Pope Francis announced May 4 that Detroit’s beloved Capuchin friar has met the requirements for beatification and will be named “blessed” — the second U.S.-born man to achieve such a designation and the first person from Michigan.
Although Fr. Solanus was born in Oak Grove, Wis., in 1870, he spent most of his adult life and ministry in Detroit, caring for the sick, poor and downtrodden and lending a listening ear and caring heart to the thousands who came to him for counsel, wisdom and aid.
Among the hundreds — if not thousands — of healings attributed to Fr. Solanus during and after his lifetime, Pope Francis recognized the authenticity of a miracle necessary for the friar to be elevated from “venerable” to “blessed” after a thorough review by the Vatican’s Congregation for the Causes of Saints, including panels of doctors and theologians, was completed earlier this year.
The declaration is here – and as usual, the list of approved causes moving forward provides an interesting glance at the breadth and depth and diversity of Catholicism.
Solanus Casey is very important to us here. My late husband Michael was devoted to him, and, for example, wrote this about Fr.

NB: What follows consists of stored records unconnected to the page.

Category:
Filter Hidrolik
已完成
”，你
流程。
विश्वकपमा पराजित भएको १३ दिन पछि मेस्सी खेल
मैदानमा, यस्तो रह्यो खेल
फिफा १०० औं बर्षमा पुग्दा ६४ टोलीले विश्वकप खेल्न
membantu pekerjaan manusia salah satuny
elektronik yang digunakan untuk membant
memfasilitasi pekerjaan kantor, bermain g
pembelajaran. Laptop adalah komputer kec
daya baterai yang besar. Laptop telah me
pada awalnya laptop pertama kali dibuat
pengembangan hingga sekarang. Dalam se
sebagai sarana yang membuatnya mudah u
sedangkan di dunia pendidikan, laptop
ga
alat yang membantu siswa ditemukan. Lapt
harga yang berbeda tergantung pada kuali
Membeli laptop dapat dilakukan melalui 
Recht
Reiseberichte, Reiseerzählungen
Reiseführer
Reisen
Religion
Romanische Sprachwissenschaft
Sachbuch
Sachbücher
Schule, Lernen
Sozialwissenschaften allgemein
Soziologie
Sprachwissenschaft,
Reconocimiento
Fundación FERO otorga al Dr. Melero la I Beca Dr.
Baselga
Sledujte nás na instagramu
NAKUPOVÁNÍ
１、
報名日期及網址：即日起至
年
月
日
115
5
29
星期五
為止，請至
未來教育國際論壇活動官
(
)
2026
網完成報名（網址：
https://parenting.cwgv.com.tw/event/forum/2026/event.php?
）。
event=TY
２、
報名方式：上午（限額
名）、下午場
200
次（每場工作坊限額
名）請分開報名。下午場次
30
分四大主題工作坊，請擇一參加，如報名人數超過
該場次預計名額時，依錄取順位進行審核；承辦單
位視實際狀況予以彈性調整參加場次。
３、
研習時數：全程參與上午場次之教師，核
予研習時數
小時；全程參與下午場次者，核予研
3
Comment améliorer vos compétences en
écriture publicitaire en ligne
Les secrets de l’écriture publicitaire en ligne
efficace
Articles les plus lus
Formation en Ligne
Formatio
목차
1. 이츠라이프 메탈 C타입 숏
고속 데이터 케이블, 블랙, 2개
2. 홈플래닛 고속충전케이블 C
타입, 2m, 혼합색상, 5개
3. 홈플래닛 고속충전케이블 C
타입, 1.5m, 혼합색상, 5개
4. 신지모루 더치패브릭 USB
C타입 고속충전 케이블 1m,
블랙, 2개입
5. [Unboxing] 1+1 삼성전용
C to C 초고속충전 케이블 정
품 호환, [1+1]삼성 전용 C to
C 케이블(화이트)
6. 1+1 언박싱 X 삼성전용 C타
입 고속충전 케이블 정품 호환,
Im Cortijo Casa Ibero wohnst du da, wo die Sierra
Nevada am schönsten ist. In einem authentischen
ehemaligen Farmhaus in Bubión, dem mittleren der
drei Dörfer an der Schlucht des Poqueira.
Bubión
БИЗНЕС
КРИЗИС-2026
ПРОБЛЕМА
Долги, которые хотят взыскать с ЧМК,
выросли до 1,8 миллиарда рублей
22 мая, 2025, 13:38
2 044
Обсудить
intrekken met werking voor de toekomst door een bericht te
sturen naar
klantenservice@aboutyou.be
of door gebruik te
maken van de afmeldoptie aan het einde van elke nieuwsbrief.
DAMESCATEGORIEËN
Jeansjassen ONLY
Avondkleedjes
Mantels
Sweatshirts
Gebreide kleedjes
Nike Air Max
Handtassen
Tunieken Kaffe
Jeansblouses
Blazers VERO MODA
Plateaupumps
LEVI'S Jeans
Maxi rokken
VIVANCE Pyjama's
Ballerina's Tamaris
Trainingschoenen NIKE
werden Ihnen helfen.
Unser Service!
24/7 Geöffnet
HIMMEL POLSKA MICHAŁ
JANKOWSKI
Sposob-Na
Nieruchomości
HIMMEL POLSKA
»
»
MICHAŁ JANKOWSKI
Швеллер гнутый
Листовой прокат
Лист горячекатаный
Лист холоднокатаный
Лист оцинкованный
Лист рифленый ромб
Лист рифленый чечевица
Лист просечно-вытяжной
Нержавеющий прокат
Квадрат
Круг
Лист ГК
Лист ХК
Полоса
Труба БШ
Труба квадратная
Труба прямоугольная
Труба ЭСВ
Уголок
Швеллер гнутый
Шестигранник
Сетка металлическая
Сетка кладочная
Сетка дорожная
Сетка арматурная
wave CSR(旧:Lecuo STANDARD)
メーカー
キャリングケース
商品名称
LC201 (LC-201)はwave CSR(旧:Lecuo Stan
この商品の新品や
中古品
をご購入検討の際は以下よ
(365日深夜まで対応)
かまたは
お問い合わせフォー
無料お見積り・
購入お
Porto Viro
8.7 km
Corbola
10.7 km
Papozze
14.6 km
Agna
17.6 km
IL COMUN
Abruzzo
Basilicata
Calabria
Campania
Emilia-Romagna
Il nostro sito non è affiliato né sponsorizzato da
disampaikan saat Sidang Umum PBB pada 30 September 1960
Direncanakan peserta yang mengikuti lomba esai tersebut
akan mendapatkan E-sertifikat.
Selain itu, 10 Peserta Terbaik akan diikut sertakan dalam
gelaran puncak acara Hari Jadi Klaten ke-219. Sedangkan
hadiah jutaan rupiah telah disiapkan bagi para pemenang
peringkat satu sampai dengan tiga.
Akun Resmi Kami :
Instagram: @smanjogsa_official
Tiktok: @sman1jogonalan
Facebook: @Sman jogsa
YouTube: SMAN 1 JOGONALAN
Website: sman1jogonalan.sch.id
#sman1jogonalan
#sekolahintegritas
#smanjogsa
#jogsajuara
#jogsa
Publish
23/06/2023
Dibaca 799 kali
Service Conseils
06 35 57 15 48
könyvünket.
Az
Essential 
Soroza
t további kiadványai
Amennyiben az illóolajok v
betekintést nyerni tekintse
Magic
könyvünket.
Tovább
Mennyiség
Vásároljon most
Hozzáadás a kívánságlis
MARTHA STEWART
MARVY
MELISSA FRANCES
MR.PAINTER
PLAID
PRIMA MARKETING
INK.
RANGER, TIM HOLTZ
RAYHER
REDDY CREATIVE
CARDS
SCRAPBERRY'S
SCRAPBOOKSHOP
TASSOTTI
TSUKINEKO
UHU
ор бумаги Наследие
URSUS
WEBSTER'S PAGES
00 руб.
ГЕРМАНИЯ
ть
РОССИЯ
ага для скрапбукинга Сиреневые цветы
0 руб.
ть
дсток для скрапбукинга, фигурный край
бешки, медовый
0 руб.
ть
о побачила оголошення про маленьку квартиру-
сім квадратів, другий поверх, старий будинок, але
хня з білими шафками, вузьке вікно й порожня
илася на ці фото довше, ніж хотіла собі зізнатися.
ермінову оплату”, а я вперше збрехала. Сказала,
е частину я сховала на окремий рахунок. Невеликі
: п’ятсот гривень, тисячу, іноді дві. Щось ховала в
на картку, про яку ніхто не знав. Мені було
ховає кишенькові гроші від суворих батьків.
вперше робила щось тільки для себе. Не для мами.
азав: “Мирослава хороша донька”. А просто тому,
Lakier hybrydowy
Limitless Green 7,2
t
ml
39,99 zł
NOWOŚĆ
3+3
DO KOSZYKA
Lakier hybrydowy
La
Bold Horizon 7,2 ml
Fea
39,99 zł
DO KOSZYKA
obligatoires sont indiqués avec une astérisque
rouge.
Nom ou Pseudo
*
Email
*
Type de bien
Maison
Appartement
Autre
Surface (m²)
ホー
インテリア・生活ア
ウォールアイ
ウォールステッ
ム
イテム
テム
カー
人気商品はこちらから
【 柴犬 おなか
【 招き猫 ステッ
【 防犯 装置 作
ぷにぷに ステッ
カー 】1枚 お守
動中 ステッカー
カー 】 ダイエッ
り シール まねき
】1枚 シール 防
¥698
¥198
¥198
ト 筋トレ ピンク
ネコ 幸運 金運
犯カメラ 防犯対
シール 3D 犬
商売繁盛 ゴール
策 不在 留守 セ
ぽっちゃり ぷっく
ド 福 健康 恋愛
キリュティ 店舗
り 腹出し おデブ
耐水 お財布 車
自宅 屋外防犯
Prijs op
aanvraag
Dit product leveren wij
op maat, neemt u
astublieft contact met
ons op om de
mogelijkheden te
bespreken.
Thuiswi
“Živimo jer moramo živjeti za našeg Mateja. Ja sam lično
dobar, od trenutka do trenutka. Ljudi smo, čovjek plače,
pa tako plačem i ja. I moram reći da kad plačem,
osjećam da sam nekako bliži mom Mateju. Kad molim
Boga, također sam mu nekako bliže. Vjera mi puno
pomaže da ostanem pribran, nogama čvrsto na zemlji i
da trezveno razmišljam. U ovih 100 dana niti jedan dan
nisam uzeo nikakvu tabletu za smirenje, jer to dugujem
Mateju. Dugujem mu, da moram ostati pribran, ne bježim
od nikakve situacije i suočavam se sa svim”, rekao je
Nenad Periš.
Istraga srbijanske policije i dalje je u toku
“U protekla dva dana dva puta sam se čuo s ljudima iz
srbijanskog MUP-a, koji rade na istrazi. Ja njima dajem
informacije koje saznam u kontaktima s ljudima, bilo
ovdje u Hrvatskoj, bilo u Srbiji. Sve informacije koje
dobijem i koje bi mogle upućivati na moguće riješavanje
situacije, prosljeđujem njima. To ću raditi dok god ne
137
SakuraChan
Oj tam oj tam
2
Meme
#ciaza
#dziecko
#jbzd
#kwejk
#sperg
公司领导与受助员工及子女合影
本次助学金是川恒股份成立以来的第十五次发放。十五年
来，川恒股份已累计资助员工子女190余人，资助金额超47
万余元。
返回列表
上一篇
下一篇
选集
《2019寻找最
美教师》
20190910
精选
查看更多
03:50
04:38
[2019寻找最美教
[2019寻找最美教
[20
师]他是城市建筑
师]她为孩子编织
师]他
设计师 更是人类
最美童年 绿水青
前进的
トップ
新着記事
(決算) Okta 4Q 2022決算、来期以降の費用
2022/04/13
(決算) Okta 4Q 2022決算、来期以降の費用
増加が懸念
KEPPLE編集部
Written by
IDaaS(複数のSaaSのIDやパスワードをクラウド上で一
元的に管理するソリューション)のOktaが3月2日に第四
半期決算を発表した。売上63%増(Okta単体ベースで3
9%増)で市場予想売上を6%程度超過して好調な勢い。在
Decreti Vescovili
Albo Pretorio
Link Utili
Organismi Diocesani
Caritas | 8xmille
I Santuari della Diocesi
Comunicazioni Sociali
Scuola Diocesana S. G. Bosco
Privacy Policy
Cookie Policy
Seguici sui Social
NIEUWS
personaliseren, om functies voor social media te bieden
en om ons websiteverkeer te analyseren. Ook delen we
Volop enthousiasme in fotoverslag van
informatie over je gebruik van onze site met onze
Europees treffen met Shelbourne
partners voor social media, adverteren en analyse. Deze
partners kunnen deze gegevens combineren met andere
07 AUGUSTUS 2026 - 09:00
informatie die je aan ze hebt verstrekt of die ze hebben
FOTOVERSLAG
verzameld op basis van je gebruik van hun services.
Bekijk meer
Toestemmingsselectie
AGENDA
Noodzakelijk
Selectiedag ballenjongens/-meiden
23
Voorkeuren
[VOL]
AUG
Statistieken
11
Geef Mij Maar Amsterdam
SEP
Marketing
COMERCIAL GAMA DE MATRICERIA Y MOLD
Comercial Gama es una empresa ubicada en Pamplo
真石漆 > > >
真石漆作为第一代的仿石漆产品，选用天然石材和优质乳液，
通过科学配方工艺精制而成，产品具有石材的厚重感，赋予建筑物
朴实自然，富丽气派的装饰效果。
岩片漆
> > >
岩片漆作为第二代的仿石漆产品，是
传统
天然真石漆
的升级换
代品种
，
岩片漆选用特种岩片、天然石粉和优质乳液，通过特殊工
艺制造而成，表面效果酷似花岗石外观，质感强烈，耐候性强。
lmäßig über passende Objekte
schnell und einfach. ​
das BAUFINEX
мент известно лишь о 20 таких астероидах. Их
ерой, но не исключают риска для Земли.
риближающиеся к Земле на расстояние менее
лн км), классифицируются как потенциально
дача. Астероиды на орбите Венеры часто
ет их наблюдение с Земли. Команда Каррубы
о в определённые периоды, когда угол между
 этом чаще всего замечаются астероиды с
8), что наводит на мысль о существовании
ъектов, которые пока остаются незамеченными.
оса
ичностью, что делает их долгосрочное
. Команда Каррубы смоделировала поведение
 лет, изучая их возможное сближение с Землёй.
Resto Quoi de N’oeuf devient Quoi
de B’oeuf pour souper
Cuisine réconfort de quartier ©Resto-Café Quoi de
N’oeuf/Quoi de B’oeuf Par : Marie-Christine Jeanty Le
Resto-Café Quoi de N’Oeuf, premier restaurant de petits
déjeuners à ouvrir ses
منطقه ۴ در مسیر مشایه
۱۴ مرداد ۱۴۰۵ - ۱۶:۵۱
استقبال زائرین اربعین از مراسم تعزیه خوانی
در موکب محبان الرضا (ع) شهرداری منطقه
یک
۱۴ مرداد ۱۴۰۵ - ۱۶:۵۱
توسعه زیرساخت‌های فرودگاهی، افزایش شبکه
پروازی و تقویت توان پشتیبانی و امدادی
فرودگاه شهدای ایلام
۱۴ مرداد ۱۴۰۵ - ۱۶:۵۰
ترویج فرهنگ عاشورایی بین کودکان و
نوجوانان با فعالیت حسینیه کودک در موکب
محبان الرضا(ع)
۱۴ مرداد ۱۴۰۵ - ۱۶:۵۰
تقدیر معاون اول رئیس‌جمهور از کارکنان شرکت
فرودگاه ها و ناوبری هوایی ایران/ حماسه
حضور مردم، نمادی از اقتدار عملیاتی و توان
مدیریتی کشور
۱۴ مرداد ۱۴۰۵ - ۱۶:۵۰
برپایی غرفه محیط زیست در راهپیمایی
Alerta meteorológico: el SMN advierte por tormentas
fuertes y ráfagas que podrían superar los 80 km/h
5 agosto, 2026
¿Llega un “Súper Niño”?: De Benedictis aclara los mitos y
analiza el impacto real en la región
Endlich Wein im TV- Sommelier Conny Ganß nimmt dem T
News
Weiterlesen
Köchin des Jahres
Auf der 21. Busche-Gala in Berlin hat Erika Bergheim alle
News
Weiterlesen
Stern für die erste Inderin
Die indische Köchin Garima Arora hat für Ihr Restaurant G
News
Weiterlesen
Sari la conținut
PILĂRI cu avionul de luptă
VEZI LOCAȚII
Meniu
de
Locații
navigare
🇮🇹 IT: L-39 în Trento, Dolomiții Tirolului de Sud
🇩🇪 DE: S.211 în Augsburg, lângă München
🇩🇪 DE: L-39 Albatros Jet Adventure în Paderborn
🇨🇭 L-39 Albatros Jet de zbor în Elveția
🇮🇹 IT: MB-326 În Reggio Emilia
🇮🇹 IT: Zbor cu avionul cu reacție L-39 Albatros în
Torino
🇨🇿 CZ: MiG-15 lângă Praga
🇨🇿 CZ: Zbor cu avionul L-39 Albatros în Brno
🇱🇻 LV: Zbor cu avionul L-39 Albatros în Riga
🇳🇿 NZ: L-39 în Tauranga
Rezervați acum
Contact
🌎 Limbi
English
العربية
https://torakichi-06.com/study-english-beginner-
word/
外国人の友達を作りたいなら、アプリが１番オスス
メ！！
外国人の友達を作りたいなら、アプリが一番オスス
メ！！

Solanus as “The Priest who saved my life.” Of course, he died just a few weeks after writing that…but there was that other time….
(Here is a blog post of mine, written a few years later, reflecting on the very weirdly timed discovery of a photograph of Michael and Fr. Groeschel at the St. Felix Friary where Fr. Solanus had lived and where Fr. Groeschel had known him.)
Anyway.
When we lived in Fort Wayne in northern Indiana, we would often find our way to the Solanus Casey Center in Detroit – either because we were going to Detroit for some reason or we were on our way to Canada. Solanus Casey has been important to our family, and I find him such an interesting person – and an important doorway for understanding holiness.
For that is what Solanus Casey was – a porter, or doorkeeper, the same role held by St. Andre Bessette up in Montreal. They were the first people those in need would encounter as they approached the shrine or chapel.
And it was not as if Solanus Casey set out with the goal of being porter, either. His path to the Franciscans and then to the priesthood was long and painful and in some ways disappointing. He struggled academically and he struggled to fit in and be accepted, as one of Irish descent in a German-dominated church culture. He was finally ordained, but as a simplex priest – he could say Mass, but he could not preach or hear confessions – the idea being that his academic weaknesses indicated he did not have the theological understanding deemed necessary for those roles.
But God used him anyway. He couldn’t preach from a pulpit, but his faithful presence at the door preached of the presence of God. He couldn’t hear confessions, but as porter, he heard plenty poured from suffering hearts, and through his prayers during his life and after his death, was a conduit for the healing grace of God.
This is why the stories of the saints are such a helpful and even necessary antidote to the way we tend to think and talk about vocation these days, yes, even in the context of church. We give lip service to being called and serving, but how much of our language still reflects an assumption that it’s all, in the end, about our desires and our plans? We are convinced that our time on earth is best spent discovering our gifts and talents, nurturing our gifts and talents, using our gifts and talents in awesome ways that we plan for and that will be incredible and amazing and world-changing. And we’ll be happy and fulfilled and make a nice living at it, too.
I don’t know about you, but I need people like Solanus Casey to surround me and remind me what discipleship is really about.